Recentemente è stato chiesto ai lettori di una delle più prestigiosi riviste mediche del mondo, il British Medical Journal, di votare tra alcune della pietre miliari della storia medica degli ultimi 200 anni. Tra penicillina, farmaci, antibiotici, anestesia, la stragrande maggioranza ha optato per “igiene”, che in generale significa servizi igienici, gestione dei rifiuti e dell’acqua. Gli ingegneri che leggono Focus hanno risposto più schiettamente: “lo sciacquone”. Lo “sciacquone” ci permette di trovare sempre (più o meno) pulite le toilettes, e che convoglia i nostri escrementi nei sistemi fognari, diluendoli di oltre il 90%. Rose George, giornalista del The Guardian, racconta nel suo ultimo libro, The Big Necessity, che uno dei momenti cruciali per la storia di Londra è quando hanno capito che riversare gli escrementi della popolazione cittadina nel Temigi e poi approvigionarsi di acqua sempre in quel fiume, era un arma di distruzione di massa.

Veniamo a noi. Nonostante le attività commerciali siano sempre più intrusive, i servizi igienici pubblici sembrano diminuire e diventare meno accessibili. In alcuni bar sono già a pagamento, così come in molte stazioni. I vecchi bagni pubblici, quasi estinti, sono ormai ritenuti indecorosi. Ma sorge un problema di igiene pubblico. Durante la bella stagione a Santo Spirito e a Sant’Ambrogio, la sera s’incontrano centinaia di persone. Nel primo caso sono aperti due bar nei quali la gente normalmente espleta. Nel secondo uno. Il resto scorre per le vie limitrofe. Per riparare, commercianti, comitati d’inquilini, prelati e amministrazione di solito propendono per un’ipotesi: augurarsi che la gente se ne vada. Facendo ricorso a ordinanze sempre più ingarbugliate.

Il problema è più profondo, quello della difficoltà di concepire, vivere e gestire gli spazi pubblici. Per non parlare della coppia inossidabile chiamata “decoro/degrado”, nell’immediato c’è un concreto problema igienico (ci sarebbero i termini per una denuncia).

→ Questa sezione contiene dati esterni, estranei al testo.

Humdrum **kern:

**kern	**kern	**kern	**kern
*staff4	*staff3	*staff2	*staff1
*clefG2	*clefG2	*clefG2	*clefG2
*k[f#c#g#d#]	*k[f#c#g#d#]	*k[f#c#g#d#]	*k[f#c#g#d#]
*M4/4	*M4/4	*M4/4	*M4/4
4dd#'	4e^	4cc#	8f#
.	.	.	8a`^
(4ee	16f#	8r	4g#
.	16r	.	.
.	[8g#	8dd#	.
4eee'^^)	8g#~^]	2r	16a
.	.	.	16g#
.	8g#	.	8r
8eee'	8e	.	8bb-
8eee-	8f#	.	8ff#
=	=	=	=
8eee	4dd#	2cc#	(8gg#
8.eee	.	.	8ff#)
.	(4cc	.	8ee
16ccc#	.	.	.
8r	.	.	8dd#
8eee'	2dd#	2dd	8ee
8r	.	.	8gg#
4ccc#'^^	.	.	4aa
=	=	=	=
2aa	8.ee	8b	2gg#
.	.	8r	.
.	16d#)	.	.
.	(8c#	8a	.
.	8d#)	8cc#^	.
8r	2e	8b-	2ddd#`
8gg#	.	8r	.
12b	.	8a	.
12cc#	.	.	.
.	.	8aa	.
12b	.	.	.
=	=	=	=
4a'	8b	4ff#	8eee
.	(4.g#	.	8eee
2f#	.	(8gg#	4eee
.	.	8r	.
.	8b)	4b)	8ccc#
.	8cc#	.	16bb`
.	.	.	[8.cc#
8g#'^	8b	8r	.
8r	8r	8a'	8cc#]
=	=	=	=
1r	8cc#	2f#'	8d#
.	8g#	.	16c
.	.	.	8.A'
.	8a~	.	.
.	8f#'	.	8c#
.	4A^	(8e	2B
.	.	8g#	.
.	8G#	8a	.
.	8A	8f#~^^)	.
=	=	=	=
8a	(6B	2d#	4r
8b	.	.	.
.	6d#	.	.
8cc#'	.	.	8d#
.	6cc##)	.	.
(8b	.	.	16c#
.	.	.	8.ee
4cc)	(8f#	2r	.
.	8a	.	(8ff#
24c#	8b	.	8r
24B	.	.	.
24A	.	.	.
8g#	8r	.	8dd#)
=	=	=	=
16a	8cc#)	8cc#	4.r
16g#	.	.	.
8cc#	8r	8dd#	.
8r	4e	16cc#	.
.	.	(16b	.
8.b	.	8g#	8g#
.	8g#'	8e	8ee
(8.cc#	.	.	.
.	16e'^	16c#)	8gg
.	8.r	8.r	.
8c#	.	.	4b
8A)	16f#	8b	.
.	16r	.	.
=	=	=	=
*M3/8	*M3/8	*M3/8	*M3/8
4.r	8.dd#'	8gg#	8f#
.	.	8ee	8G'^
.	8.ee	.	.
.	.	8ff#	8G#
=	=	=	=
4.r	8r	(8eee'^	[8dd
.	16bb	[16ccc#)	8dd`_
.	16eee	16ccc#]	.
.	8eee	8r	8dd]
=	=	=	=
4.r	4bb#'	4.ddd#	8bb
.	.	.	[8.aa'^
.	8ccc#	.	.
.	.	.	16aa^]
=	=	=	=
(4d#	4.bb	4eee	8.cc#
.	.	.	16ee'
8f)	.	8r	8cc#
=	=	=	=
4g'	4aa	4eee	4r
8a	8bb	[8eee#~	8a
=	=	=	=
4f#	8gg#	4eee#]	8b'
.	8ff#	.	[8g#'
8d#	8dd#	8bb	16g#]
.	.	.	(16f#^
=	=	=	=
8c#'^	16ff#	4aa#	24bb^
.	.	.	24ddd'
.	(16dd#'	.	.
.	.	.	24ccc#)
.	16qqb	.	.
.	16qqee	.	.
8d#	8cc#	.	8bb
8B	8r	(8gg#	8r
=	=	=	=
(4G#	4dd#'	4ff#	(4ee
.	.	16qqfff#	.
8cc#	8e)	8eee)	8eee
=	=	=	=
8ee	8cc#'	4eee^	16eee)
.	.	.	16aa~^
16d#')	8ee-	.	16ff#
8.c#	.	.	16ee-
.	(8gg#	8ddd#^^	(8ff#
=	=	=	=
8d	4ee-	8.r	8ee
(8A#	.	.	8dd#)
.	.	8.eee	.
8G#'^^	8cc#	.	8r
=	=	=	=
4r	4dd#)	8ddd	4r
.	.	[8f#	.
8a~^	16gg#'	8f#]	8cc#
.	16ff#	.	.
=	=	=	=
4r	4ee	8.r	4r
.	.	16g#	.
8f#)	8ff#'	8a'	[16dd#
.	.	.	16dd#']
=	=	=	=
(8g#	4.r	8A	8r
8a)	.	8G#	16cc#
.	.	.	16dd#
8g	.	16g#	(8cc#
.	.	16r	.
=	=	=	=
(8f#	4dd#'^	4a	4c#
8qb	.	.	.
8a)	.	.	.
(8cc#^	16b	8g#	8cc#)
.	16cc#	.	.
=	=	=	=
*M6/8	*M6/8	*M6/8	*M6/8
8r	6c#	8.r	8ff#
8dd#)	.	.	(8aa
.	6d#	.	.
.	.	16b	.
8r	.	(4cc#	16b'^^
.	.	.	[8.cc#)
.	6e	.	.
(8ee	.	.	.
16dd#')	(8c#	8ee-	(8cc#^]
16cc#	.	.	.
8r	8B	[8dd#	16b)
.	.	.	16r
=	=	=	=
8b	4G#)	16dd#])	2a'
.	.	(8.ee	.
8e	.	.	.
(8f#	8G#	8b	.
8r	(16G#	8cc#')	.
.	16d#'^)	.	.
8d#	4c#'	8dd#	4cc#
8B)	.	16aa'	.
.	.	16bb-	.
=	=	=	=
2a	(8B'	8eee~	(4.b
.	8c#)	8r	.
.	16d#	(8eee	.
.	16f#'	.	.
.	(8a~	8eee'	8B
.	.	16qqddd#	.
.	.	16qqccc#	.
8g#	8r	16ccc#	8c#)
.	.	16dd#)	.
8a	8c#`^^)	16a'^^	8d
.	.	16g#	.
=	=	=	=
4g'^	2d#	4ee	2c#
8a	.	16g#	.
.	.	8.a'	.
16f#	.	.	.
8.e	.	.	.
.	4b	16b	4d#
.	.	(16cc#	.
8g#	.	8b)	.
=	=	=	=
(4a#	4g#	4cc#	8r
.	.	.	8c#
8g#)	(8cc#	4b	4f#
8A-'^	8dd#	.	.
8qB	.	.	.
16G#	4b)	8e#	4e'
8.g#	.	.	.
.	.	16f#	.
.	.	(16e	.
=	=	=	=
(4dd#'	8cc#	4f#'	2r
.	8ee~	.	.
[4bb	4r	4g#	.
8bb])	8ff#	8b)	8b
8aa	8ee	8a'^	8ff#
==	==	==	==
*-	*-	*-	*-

Visto che Le Corbusier sosteva che il water fosse uno dei prodotti industriali più belli mai realizzati (noi del Parking Day siamo ovviamente pro-turca), azzardiamo un’idea poi non troppo “rivoluzionaria”. Ma un bagno pubblico prefabbricato, costituito di una parete a scorrimento continuo d’acqua (dunque dedicato alla sola urina), in alcune zone “calde” del centro cittadino, non darebbe la possibilità di fare pipì almeno alla parte maschile  dei cittadini e turisti? Questo ridurrebbe drasticamente, ma davvero drasticamente, i rigagnoli di pipì per le vie limitrofe. E le toilette degli esercizi commerciali sarebbero in questo modo decongestionate, permettendo alla parte femminile di accedervi più agevolmente e igienicamente. I costi? Irrisori. Meno di un’ordinanza o di un’indignazione.